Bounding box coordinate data
********************
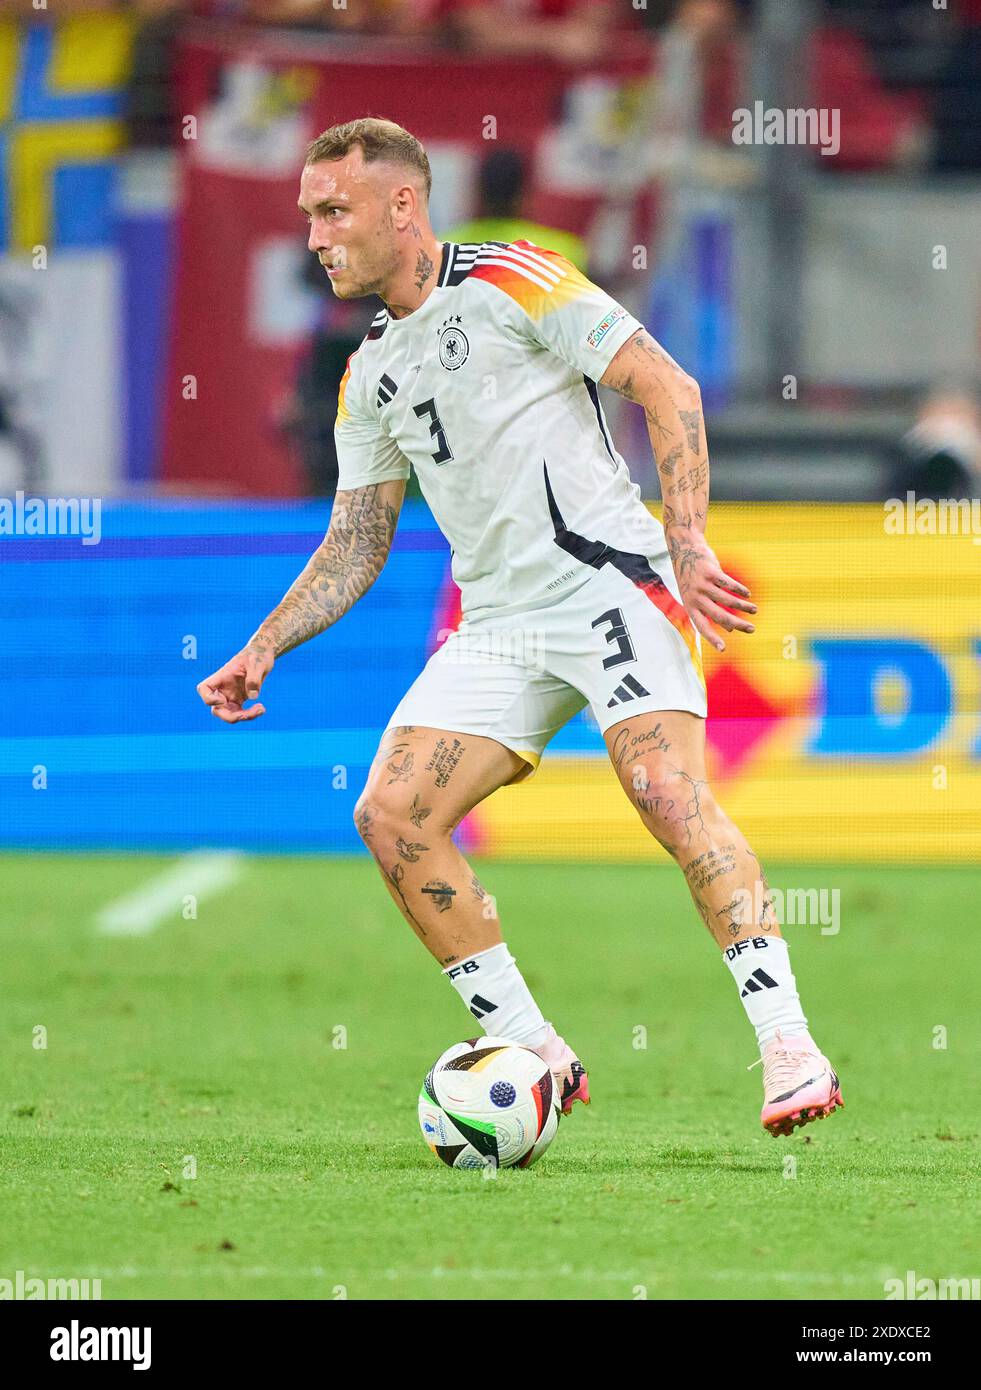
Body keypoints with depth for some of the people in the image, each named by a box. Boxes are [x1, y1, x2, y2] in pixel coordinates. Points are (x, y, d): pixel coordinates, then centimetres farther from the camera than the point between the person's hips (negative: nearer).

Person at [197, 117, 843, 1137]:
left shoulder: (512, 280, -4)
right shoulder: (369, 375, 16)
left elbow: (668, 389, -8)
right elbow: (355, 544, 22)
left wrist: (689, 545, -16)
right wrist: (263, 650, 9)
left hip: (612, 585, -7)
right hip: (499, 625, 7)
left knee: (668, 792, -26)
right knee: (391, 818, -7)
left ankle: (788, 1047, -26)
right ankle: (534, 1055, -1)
********************
▶ _WHAT YOU ARE ASKED TO DO_
Convert the lines of the entries above into a numbered list, omitting any blank lines. Leave the pictures out of the answer.

▶ _ANSWER TO THIS TASK_
1. Body keypoints with depth for some of the people in the image, each named by a box. Boxes are [x1, y1, x2, y2] in pixel coordinates. Points are (x, y, d): pixel coordinates, then centimetres farther from the camera than the point between the person's hips (negative: nearer).
2. Person at [197, 117, 843, 1137]:
3. left shoulder: (512, 280, -4)
4. right shoulder: (369, 375, 16)
5. left elbow: (668, 389, -8)
6. right elbow: (355, 544, 22)
7. left wrist: (689, 545, -16)
8. right wrist: (263, 650, 9)
9. left hip: (612, 585, -7)
10. right hip: (499, 625, 7)
11. left knee: (668, 792, -26)
12. right knee: (391, 818, -7)
13. left ankle: (788, 1047, -26)
14. right ankle: (534, 1055, -1)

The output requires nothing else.